*** Begin section ***
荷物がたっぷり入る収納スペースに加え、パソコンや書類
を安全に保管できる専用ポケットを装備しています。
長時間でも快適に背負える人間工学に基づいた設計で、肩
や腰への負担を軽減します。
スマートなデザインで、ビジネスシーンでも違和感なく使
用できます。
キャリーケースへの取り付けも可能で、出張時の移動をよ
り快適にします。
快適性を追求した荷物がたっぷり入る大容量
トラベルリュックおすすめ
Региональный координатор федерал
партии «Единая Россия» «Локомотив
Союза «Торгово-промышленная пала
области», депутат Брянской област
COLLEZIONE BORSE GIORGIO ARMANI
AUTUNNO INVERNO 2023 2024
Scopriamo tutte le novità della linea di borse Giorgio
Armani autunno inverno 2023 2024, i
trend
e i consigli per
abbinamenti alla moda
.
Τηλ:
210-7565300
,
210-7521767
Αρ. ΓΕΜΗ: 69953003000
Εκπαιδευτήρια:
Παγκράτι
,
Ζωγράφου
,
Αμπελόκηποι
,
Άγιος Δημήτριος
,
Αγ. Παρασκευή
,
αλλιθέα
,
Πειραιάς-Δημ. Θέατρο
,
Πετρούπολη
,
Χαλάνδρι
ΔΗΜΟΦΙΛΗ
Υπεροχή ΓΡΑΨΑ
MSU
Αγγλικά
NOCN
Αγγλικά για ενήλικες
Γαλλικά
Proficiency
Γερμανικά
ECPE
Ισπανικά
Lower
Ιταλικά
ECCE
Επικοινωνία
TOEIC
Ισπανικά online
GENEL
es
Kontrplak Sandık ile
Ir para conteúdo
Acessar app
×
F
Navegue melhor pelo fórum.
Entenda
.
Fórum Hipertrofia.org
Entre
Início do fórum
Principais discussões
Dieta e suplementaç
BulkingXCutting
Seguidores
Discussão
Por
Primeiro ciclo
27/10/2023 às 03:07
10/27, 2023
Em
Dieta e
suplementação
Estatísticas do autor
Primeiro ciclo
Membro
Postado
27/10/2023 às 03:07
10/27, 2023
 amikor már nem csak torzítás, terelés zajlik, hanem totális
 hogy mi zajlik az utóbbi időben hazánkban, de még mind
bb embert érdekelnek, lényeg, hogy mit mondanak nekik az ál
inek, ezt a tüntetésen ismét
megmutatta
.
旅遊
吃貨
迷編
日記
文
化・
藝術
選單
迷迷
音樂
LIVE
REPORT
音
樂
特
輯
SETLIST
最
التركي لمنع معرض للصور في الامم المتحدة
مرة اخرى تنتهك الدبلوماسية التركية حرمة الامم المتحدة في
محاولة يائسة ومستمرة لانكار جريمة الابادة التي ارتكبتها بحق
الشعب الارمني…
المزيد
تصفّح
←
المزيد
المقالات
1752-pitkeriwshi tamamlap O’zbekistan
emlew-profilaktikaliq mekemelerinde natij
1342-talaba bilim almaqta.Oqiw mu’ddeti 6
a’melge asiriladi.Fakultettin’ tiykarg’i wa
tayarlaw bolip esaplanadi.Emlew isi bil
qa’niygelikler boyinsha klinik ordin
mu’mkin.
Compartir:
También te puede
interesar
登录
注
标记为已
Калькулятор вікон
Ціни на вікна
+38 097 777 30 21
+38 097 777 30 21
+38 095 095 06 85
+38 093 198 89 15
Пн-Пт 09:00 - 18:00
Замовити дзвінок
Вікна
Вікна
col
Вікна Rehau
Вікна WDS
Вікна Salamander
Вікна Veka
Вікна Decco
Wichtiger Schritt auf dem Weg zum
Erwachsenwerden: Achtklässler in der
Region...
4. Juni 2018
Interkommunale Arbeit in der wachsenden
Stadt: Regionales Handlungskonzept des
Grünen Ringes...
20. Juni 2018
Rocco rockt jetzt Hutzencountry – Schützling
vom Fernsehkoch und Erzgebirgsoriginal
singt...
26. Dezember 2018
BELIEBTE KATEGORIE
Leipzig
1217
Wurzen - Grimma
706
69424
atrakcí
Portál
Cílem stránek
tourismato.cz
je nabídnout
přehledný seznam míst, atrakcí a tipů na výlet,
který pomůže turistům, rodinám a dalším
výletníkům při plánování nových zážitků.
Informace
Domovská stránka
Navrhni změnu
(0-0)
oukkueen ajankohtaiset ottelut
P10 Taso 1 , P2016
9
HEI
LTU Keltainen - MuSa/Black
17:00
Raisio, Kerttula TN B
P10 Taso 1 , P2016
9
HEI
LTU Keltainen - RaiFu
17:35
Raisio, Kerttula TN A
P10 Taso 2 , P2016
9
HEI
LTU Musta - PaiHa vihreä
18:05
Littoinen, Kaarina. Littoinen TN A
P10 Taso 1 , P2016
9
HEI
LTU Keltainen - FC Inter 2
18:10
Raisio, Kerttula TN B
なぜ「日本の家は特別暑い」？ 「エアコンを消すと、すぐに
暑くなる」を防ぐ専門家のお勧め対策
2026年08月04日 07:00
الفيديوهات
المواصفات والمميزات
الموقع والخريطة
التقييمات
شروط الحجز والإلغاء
*** End section ***
• TASK REQUIREMENTS
Write out every line from the entries where "المتحدة" appears.

• FINISHED EXERCISE
التركي لمنع معرض للصور في الامم المتحدة
مرة اخرى تنتهك الدبلوماسية التركية حرمة الامم المتحدة في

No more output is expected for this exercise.